> What you should do:
From the line with "middle tip: (685, 484)" to the line with "pinky tip: (447, 441)", retype each line exactly as it stands in the records below, but skip the pictures.

> Available records:
* * * * * * * * *

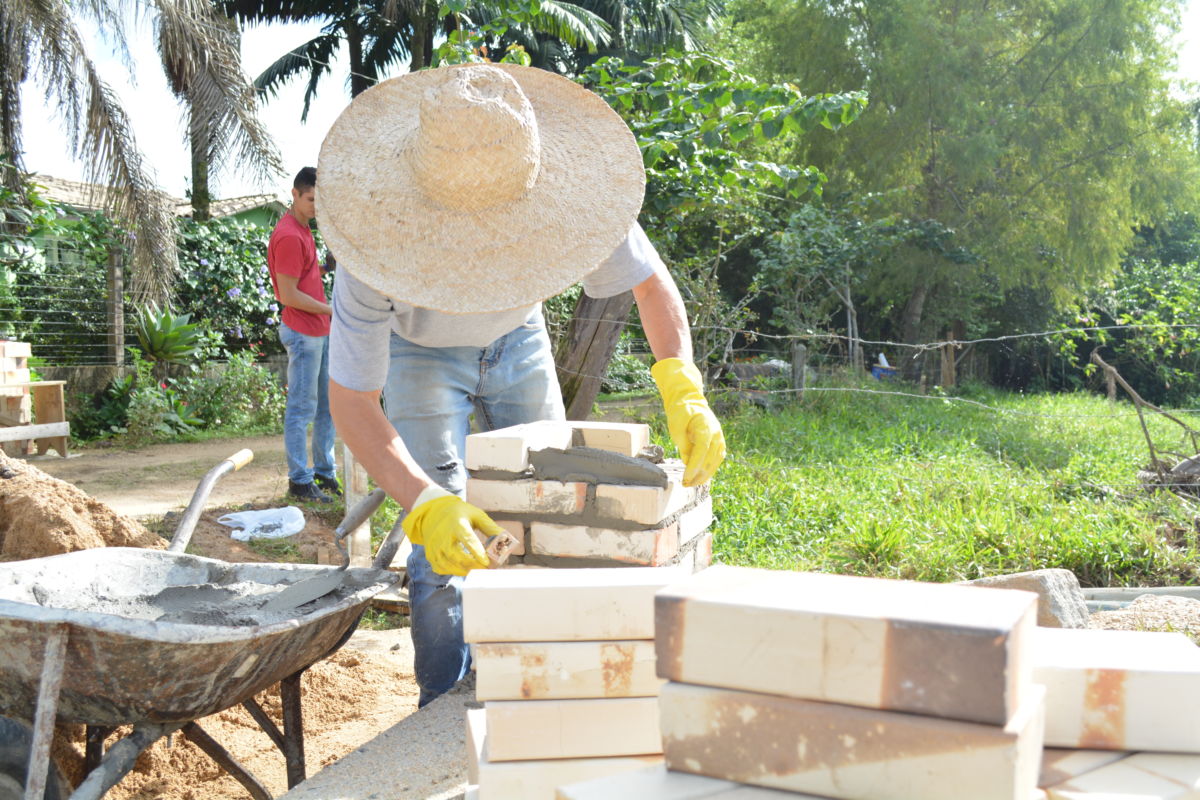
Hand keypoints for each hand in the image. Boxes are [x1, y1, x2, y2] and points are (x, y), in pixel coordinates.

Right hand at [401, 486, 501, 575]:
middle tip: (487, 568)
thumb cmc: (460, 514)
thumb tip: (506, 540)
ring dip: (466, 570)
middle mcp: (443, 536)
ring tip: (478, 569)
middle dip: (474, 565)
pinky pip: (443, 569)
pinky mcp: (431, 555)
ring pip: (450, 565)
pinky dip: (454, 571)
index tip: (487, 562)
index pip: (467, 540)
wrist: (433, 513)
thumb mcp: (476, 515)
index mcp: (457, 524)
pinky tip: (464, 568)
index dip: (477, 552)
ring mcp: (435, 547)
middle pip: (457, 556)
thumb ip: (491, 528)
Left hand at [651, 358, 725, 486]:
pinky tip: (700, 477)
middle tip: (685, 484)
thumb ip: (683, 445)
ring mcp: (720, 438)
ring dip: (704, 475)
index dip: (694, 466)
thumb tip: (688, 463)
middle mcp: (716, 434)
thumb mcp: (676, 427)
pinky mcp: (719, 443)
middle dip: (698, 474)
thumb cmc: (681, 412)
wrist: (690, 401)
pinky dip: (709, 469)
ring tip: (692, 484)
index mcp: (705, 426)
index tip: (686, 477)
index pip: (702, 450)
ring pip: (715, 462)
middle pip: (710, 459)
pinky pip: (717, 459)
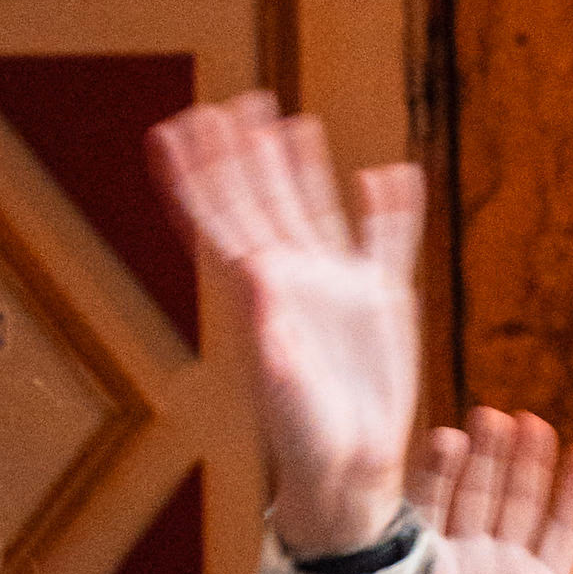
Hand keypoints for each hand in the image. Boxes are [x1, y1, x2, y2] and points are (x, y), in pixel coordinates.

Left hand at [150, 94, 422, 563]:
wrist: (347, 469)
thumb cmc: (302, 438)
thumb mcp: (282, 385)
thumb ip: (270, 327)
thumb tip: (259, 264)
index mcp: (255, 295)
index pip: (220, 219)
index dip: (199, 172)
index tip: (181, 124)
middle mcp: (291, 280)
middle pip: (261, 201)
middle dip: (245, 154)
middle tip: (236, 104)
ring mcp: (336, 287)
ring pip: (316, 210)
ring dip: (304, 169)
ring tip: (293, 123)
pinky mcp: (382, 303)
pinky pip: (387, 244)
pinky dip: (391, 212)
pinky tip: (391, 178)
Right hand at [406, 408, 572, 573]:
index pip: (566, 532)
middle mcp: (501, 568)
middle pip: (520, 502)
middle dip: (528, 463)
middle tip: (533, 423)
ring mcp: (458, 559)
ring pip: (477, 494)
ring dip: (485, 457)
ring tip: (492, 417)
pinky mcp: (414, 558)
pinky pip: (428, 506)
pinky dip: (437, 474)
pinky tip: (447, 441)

* * * * * * * * *

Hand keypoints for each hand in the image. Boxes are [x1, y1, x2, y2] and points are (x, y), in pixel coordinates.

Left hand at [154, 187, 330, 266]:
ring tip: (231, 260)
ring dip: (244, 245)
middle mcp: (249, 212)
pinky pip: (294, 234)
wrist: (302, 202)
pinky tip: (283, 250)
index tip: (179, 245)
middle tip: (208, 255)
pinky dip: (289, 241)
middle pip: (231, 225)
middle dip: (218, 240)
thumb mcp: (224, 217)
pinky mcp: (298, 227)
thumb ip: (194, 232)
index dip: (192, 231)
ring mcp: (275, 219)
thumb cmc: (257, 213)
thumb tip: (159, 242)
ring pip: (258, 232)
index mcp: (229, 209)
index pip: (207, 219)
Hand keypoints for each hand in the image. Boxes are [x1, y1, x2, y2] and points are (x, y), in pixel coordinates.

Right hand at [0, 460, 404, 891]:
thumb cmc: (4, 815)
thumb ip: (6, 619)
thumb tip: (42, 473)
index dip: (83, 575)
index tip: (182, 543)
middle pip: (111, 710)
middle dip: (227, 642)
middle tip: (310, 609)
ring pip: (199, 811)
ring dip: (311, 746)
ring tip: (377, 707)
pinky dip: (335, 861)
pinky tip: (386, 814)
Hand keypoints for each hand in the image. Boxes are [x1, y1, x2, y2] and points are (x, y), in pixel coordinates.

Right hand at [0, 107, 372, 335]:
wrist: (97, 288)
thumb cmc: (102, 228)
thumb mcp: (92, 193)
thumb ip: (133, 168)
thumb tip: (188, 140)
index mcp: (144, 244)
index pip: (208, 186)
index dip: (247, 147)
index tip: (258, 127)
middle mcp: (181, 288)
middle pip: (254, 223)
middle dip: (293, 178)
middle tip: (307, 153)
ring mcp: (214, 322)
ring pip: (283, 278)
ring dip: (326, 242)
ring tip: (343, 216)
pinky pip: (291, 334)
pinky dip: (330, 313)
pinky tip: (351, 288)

* * * * * * * * *

> Answer section:
middle tip: (685, 484)
thumb ip: (683, 445)
ring mcp: (720, 438)
ring dip: (704, 475)
index dip: (694, 466)
thumb tip: (688, 463)
middle mcp: (716, 434)
thumb mcp: (676, 427)
pinky mcp: (719, 443)
middle dip: (698, 474)
thumb cmc: (681, 412)
wrist: (690, 401)
pinky dip: (709, 469)
ring tip: (692, 484)
index mcp: (705, 426)
index tip: (686, 477)
index pip: (702, 450)
ring pip: (715, 462)
middle pip: (710, 459)
pinky pip: (717, 459)
Hand keypoints for each hand in the image. Boxes are [x1, y1, x2, y2] and points are (x, y), in pixel coordinates.

Left hand at [150, 94, 422, 563]:
wrist: (347, 469)
thumb cmc: (302, 438)
thumb mcp: (282, 385)
thumb ip: (270, 327)
thumb tip: (259, 264)
index mcp: (255, 295)
index pip: (220, 219)
index dip: (199, 172)
index tip: (181, 124)
middle mcp: (291, 280)
middle pip: (261, 201)
middle dip: (245, 154)
middle tip: (236, 104)
ring mcp: (336, 287)
ring pip: (316, 210)
ring dip: (304, 169)
ring tip: (293, 123)
pinky mcp: (382, 303)
pinky pip: (387, 244)
pinky dip: (391, 212)
pinky tip: (391, 178)
Right hand at [406, 408, 572, 573]:
index pip: (566, 532)
middle mcp: (501, 568)
middle pip: (520, 502)
middle dip: (528, 463)
middle tip: (533, 423)
ring mcp: (458, 559)
ring pip: (477, 494)
ring dip: (485, 457)
ring tip: (492, 417)
pinky mcp: (414, 558)
pinky pip: (428, 506)
pinky dip: (437, 474)
pinky tip: (447, 441)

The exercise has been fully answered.